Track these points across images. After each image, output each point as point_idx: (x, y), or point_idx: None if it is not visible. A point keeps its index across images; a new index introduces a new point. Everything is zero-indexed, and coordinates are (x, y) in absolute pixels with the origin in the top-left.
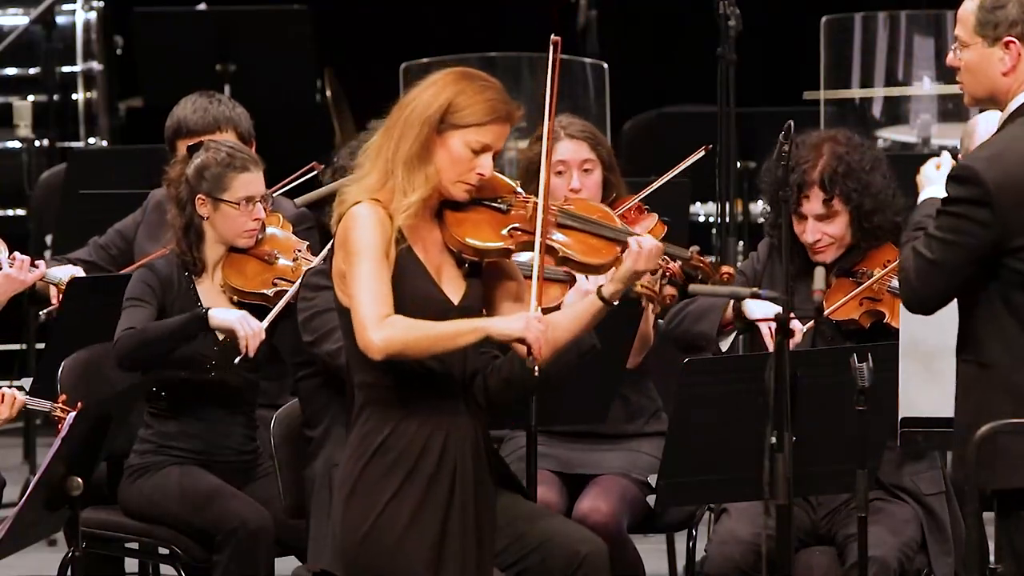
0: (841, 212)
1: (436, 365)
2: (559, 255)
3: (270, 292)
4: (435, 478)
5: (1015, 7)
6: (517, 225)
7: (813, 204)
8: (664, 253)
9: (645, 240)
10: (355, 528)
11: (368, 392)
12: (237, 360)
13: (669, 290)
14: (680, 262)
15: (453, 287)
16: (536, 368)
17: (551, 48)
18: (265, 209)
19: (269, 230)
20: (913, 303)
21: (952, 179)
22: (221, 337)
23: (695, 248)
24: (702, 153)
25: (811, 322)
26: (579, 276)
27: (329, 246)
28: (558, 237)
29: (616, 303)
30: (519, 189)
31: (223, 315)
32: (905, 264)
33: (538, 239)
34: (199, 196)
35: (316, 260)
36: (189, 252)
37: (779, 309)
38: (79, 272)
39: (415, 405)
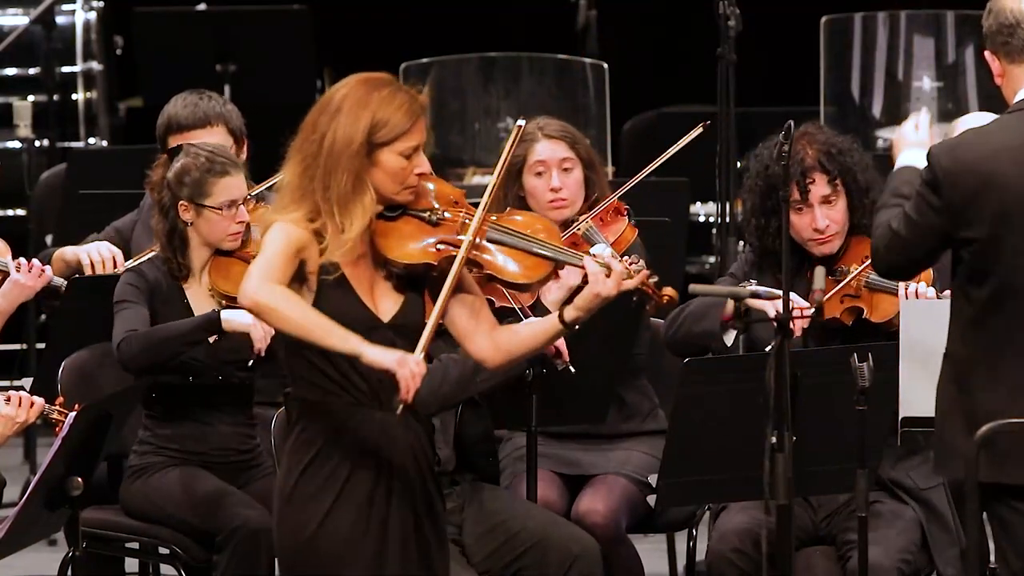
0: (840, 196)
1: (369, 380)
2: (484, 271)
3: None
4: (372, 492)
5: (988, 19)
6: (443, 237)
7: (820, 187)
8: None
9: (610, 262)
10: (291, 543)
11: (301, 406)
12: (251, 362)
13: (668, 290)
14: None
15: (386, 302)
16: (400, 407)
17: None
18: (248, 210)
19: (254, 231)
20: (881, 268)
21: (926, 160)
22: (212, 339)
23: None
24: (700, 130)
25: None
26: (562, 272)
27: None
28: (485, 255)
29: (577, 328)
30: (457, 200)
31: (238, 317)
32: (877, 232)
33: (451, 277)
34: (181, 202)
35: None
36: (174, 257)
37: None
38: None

**********

[Problem statement]: Output each line above exactly. Skip the images.

[Problem solution]:
Track these points across images. After each image, output each point as point_idx: (x, y), or point_idx: None if it is not visible. A point keeps its index across images; a new index introduces a new point. Everything is zero-indexed, and coordinates are (x, y) in absolute pixels with the origin in the top-left.
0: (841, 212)
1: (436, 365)
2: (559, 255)
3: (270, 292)
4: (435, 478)
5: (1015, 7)
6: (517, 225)
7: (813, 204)
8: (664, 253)
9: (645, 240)
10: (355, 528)
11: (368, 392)
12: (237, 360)
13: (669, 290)
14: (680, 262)
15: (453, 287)
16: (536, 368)
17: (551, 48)
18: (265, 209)
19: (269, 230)
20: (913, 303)
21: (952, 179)
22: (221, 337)
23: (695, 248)
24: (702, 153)
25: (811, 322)
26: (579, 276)
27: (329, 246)
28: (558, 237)
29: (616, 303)
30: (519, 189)
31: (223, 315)
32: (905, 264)
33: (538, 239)
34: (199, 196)
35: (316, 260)
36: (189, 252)
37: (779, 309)
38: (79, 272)
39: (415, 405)
0: (840, 196)
1: (369, 380)
2: (484, 271)
3: None
4: (372, 492)
5: (988, 19)
6: (443, 237)
7: (820, 187)
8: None
9: (610, 262)
10: (291, 543)
11: (301, 406)
12: (251, 362)
13: (668, 290)
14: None
15: (386, 302)
16: (400, 407)
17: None
18: (248, 210)
19: (254, 231)
20: (881, 268)
21: (926, 160)
22: (212, 339)
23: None
24: (700, 130)
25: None
26: (562, 272)
27: None
28: (485, 255)
29: (577, 328)
30: (457, 200)
31: (238, 317)
32: (877, 232)
33: (451, 277)
34: (181, 202)
35: None
36: (174, 257)
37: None
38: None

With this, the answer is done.